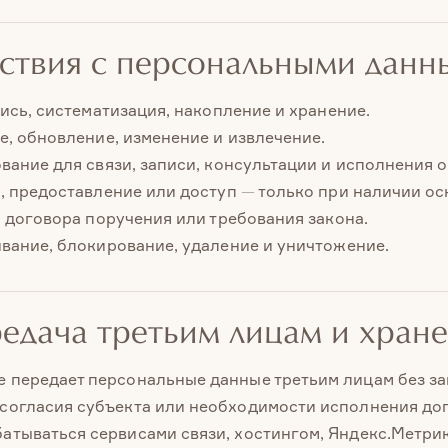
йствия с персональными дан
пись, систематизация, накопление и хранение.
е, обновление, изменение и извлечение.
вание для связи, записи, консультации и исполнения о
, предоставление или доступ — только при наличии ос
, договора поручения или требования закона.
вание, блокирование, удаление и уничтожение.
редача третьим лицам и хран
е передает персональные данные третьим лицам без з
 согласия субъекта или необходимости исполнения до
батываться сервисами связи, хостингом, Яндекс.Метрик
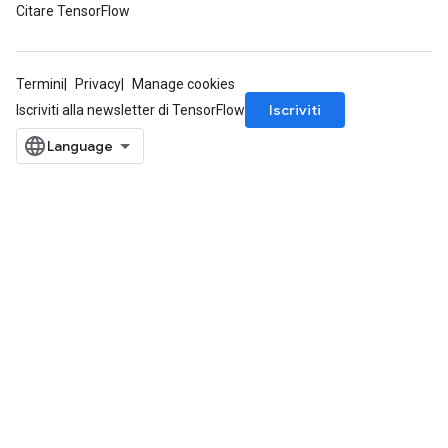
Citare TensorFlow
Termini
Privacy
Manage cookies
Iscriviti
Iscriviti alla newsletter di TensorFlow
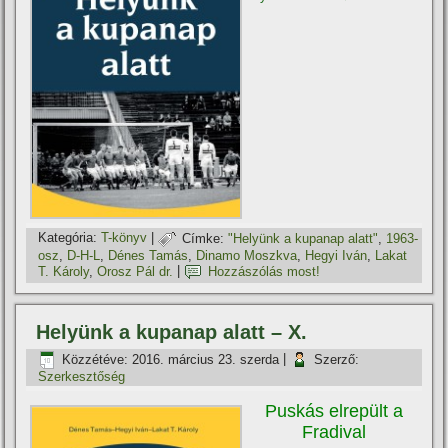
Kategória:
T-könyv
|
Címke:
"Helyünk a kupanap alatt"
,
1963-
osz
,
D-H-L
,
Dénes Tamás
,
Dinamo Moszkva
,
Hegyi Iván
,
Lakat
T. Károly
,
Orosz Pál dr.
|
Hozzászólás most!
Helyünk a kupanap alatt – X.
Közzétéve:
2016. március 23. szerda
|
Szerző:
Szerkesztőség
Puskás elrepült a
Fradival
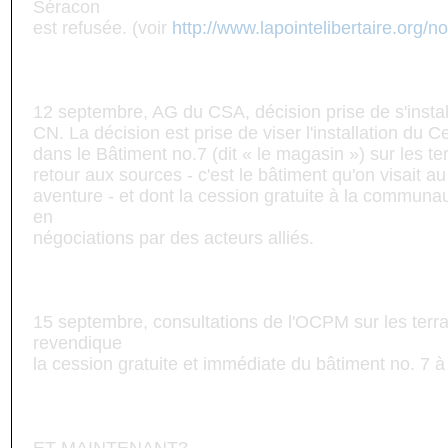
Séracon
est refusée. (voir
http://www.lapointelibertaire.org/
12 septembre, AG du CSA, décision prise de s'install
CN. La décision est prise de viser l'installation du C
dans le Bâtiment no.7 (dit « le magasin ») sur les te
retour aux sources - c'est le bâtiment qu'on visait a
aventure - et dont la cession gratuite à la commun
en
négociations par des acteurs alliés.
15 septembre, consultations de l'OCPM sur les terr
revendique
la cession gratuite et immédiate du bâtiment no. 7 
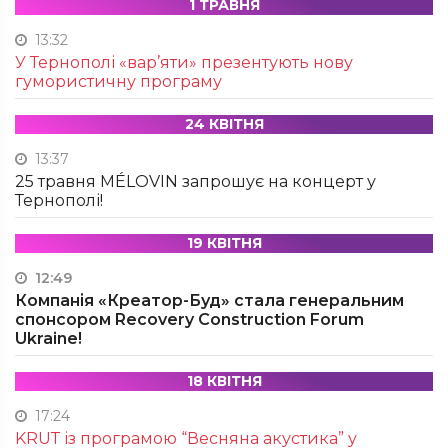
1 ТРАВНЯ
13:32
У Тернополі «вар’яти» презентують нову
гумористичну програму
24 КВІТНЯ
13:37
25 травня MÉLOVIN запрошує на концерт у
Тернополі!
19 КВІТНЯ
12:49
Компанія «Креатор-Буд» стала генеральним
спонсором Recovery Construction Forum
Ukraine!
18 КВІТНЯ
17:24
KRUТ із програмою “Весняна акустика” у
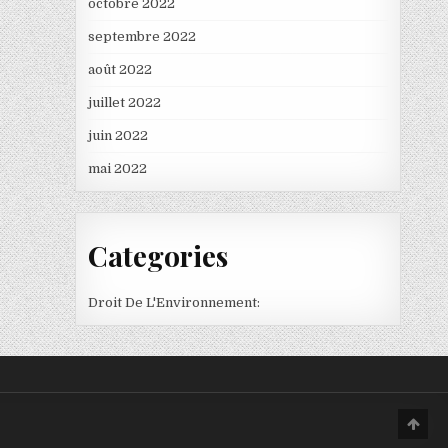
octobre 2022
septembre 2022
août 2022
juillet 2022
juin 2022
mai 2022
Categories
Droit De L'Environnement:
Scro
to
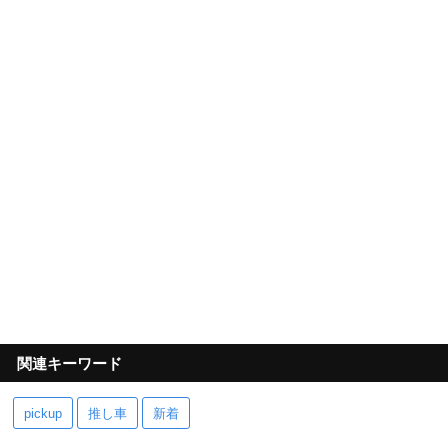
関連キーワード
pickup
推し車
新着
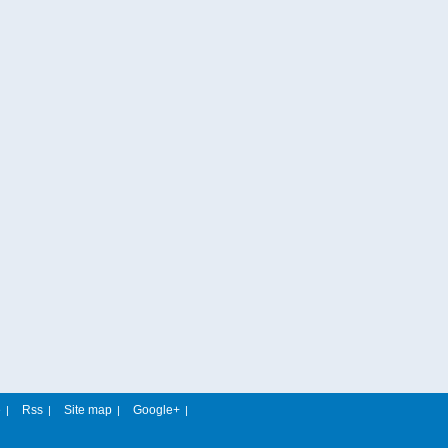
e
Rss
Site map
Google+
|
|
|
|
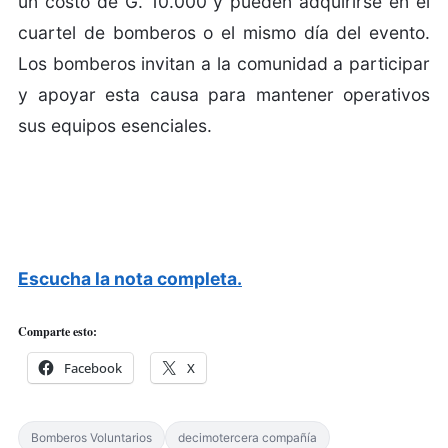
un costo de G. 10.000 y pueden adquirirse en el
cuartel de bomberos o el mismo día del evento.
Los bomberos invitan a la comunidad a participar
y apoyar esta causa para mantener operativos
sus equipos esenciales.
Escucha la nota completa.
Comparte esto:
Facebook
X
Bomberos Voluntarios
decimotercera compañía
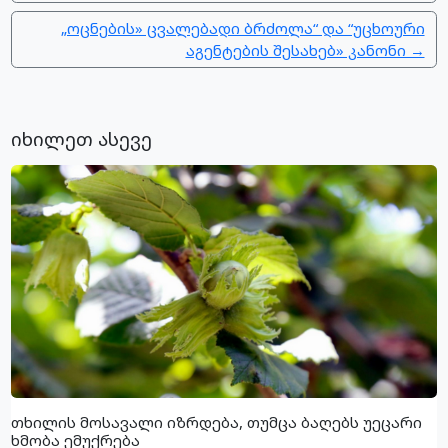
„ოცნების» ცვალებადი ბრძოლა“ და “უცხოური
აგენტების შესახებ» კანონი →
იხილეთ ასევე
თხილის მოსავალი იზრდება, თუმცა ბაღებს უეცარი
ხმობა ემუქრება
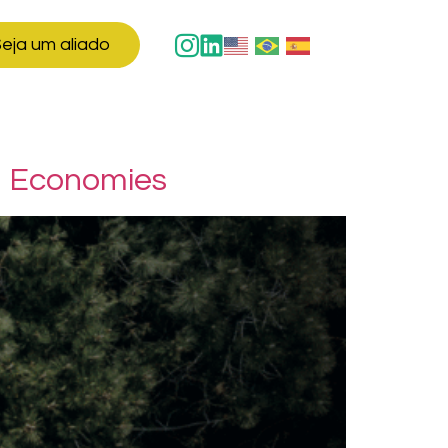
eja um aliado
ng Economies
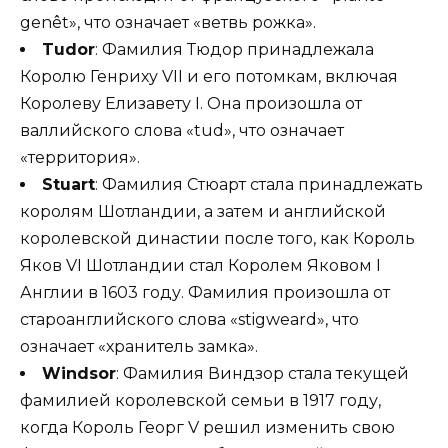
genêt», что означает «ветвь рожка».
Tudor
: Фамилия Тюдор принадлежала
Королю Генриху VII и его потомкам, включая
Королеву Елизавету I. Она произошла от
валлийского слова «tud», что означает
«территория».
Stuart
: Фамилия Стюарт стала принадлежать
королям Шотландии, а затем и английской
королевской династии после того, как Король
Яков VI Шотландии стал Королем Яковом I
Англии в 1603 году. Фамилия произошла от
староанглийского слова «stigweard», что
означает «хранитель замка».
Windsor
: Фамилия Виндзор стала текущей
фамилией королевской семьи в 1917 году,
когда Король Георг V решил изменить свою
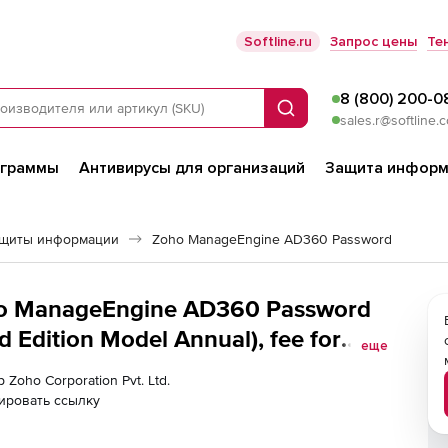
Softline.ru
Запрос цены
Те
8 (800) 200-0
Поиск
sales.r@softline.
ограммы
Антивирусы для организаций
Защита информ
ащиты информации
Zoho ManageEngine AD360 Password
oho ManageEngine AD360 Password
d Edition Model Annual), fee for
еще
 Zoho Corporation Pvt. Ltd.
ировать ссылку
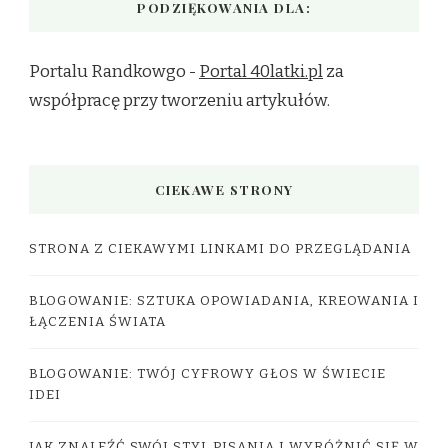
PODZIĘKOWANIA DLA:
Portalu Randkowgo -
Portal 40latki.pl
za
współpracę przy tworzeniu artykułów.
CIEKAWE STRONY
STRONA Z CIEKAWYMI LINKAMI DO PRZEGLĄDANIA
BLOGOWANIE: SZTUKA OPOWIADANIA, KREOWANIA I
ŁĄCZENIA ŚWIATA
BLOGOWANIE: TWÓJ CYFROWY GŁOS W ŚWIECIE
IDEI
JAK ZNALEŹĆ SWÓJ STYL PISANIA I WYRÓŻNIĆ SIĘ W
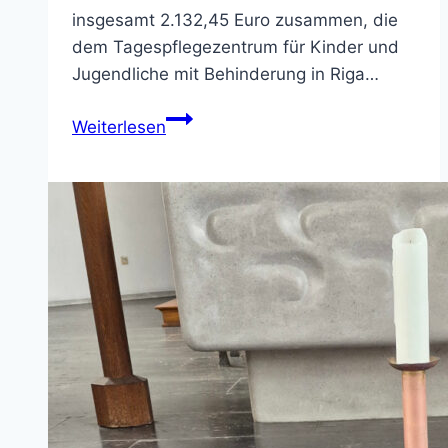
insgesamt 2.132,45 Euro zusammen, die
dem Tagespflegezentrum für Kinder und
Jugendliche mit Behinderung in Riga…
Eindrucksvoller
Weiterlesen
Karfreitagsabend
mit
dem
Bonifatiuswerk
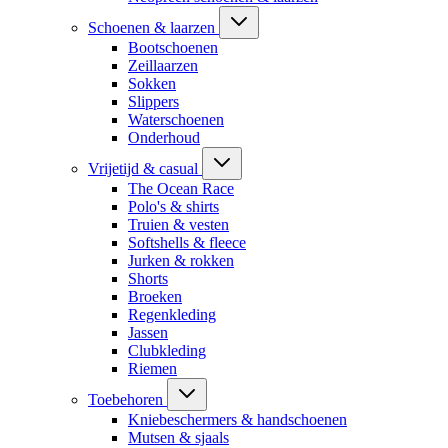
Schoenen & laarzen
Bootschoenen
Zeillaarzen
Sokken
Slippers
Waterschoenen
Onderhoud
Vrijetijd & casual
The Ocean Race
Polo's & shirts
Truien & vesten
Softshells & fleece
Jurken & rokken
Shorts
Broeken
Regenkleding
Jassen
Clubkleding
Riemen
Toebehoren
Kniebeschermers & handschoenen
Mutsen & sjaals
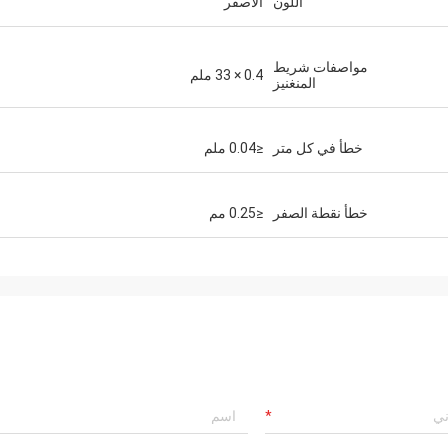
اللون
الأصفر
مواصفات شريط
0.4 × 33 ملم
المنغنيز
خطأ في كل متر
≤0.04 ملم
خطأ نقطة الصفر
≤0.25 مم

==========

WHAT THE TASK ASKS —
Give the lines in the items above, from the line containing "Softline.ru" through the line containing "ировать ссылку", as a JSON list of strings with one string per line and blank lines omitted.

WRITTEN ANSWER —
[
  "Softline.ru",
  "Запрос цены",
  "Те",
  "8 (800) 200-0",
  "Поиск",
  "sales.r@softline.",
  "ограммы",
  "Антивирусы для организаций",
  "Защита информ",
  "ащиты информации",
  "Zoho ManageEngine AD360 Password",
  "oho ManageEngine AD360 Password",
  "d Edition Model Annual), fee for",
  "еще",
  " Zoho Corporation Pvt. Ltd.",
  "ировать ссылку"
]